A typical morning in Diepkloof Soweto. Neighbours chatting on street corners and going about their chores. The devout making their way to church.

And the kids from the Busk-Aid Music School arriving for several hours of hard work on their instruments of string. They are aged 6 and above. And they have one thing in common, the passion for music. The school offers tuition and instruments to more than 90 young people all from Soweto and its environs. Admission to Busk-Aid is based more on proximity to school and the socio-economic circumstances of their families, than their musical prowess. Most of these little ones - who play either the violin, the viola or the cello - say they love their instruments, the music and their teachers.

Music teacher Rosemary Nalden, was a musician in the UK when she heard about the need for tuition and instruments in South African townships.

She was so moved, she came to South Africa to help and ended up founding BuskAid.

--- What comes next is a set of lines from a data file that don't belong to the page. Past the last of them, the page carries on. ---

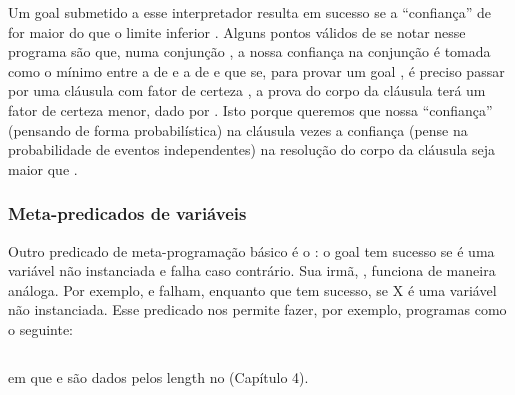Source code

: \documentclass{article}
\begin{document}
\inputminted{prolog}{../Exemplos/Cap6/prog5_meta2.pl}

Um goal  %
submetido a esse interpretador resulta em sucesso se a ``confiança''  de 
for maior do que o limite inferior . Alguns pontos válidos de se notar nesse programa são que, numa conjunção ,
a nossa confiança na conjunção é tomada como o mínimo entre a de  e a de  e que se, para provar um goal , é
preciso passar por uma cláusula com fator de certeza , a prova do corpo da cláusula terá um fator de certeza menor, dado
por . Isto porque queremos que nossa ``confiança'' (pensando de forma probabilística)  na cláusula vezes
a confiança  (pense na probabilidade de eventos independentes) na resolução do corpo da cláusula seja maior que .

\subsubsection{Meta-predicados de variáveis}

Outro predicado de meta-programação básico é o : o goal  tem sucesso se
 é uma variável não instanciada e falha caso contrário. Sua irmã, , funciona de maneira análoga. Por exemplo,  e  falham, enquanto que  tem sucesso, se X é uma variável não instanciada.
Esse predicado nos permite fazer, por exemplo, programas como o seguinte:

\inputminted{prolog}{../Exemplos/Cap6/prog6_glength.pl}

\noindent em que  e  são dados pelos length no (Capítulo 4).
\end{document}
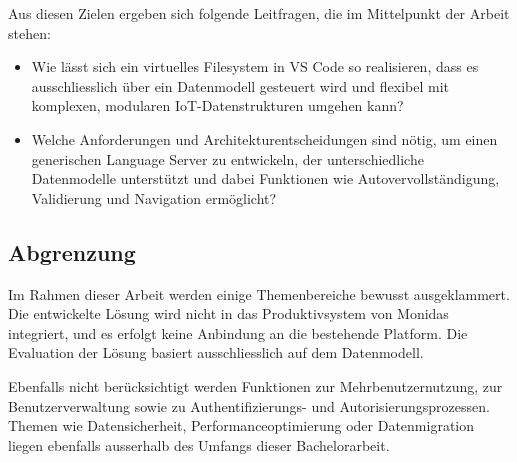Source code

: Aus diesen Zielen ergeben sich folgende Leitfragen, die im Mittelpunkt der Arbeit stehen:

\begin{itemize}

\item Wie lässt sich ein virtuelles Filesystem in VS Code so realisieren, dass es ausschliesslich über ein Datenmodell gesteuert wird und flexibel mit komplexen, modularen IoT-Datenstrukturen umgehen kann?

\item Welche Anforderungen und Architekturentscheidungen sind nötig, um einen generischen Language Server zu entwickeln, der unterschiedliche Datenmodelle unterstützt und dabei Funktionen wie Autovervollständigung, Validierung und Navigation ermöglicht?

\end{itemize}


\subsection{Abgrenzung}


Im Rahmen dieser Arbeit werden einige Themenbereiche bewusst ausgeklammert. Die entwickelte Lösung wird nicht in das Produktivsystem von Monidas integriert, und es erfolgt keine Anbindung an die bestehende Platform. Die Evaluation der Lösung basiert ausschliesslich auf dem Datenmodell.

Ebenfalls nicht berücksichtigt werden Funktionen zur Mehrbenutzernutzung, zur Benutzerverwaltung sowie zu Authentifizierungs- und Autorisierungsprozessen. Themen wie Datensicherheit, Performanceoptimierung oder Datenmigration liegen ebenfalls ausserhalb des Umfangs dieser Bachelorarbeit.

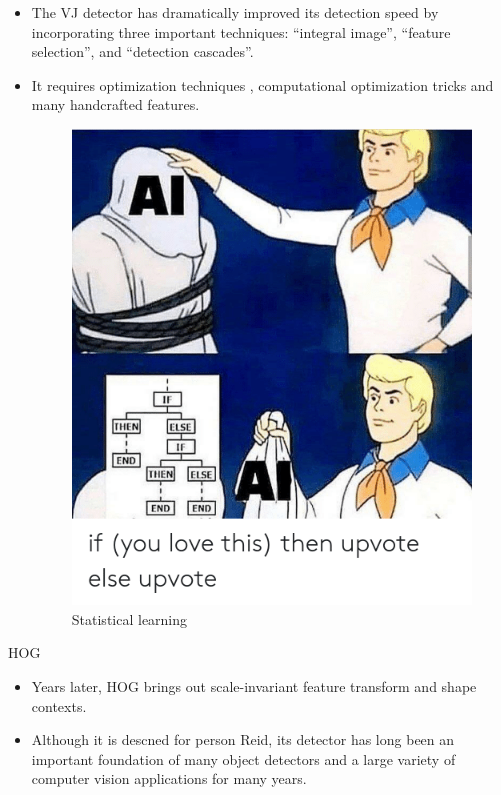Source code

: \documentclass{beamer}
\begin{document}
\begin{frame}
    \begin{itemize}[<+-| alert@+>]
        \item The VJ detector has dramatically improved its detection speed by incorporating three important techniques: ``integral image'', ``feature selection'', and ``detection cascades''. 
        \item It requires optimization techniques , computational optimization tricks and many handcrafted features.
        \begin{figure}[h!]
            \begin{center}
                \includegraphics[width=0.4\linewidth]{memehandcraft.png}
                \caption{\small Statistical learning}
            \end{center}
        \end{figure}
    \end{itemize}

\end{frame}

\begin{frame}{HOG}
    \begin{itemize}
        \item Years later, HOG brings out scale-invariant feature transform and shape contexts. 
        \item Although it is descned for person Reid, its detector has long been an important foundation of many object detectors 
        \tiem and a large variety of computer vision applications for many years.
    \end{itemize}
\end{frame}
\end{document}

CCTV's Rene Del Carme said, "Rosemary says her decision to start the BUSKAID Project in 1997 was not a patronising act by a middle-class white woman. She says it was because she acknowledged the great potential of the children of Soweto, a traditionally-disadvantaged community. "

Rosemary Nalden, music teacher

Rosemary Nalden, music teacher, said, "I was taken. I was sort of intrigued. I was grabbed by these children, who had this sort of combination of being incredibly musical and incredibly motivated, and so without the sort of inhibitions that I was used to in England. It wasn't just because you wanted to sort of help little kids who were poor. It was because you saw something that a huge potential and that could rise out of this community and really take the world by storm."

Many of the talented young musicians from the Busk-Aid project have gone on to win scholarships from the Royal Academy of Music in London.

While others are music teachers or musicians in their own right in South Africa.And the Busk-Aid Ensemble has become well-known internationally for its high standards of musicality and performance.

BUSKAID's vision is to give all township children the opportunity to channel their creative energies and talents through learning and playing classical music to the highest standards.And it sure sounds as though, they're hitting the right notes.